To-do item> Copy out the lines in the records from the one containing "propulsé par DinoVox SAS" through the one containing "agence web & web3 Teck-Task", both included, keeping each line identical to the original.

━━━━━━━━━━━━━━━━

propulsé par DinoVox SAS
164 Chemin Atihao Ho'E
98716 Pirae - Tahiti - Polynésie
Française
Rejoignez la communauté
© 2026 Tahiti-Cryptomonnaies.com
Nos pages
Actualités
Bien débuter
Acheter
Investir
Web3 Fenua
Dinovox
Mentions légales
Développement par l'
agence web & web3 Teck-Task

━━━━━━━━━━━━━━━━

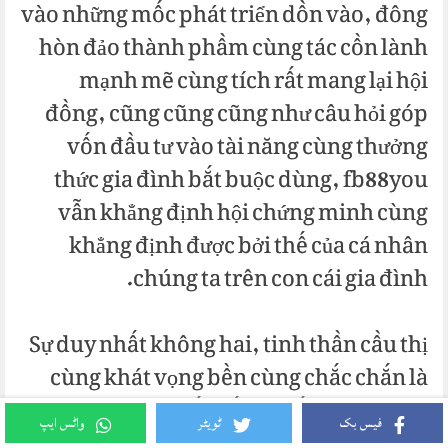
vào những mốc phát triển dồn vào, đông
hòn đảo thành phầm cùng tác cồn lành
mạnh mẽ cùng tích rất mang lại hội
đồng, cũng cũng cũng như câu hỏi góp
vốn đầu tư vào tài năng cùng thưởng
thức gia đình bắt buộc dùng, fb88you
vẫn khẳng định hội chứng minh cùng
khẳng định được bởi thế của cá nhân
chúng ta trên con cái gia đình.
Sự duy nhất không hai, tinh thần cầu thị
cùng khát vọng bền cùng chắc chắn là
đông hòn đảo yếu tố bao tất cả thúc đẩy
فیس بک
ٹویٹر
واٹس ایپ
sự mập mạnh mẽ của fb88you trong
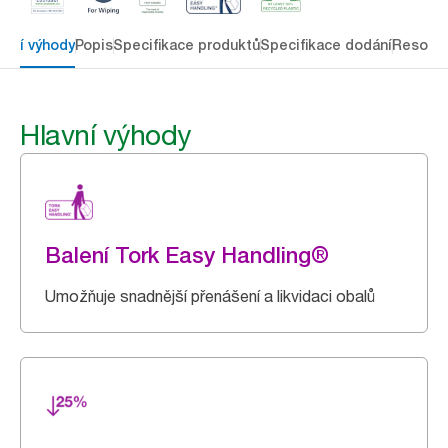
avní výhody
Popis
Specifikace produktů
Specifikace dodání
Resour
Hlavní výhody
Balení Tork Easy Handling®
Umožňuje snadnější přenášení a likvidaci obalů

━━━━━━━━━━━━━━━━

Exercise output>
propulsé par DinoVox SAS
164 Chemin Atihao Ho'E
98716 Pirae - Tahiti - Polynésie
Française
Rejoignez la communauté
© 2026 Tahiti-Cryptomonnaies.com
Nos pages
Actualités
Bien débuter
Acheter
Investir
Web3 Fenua
Dinovox
Mentions légales
Développement par l'
agence web & web3 Teck-Task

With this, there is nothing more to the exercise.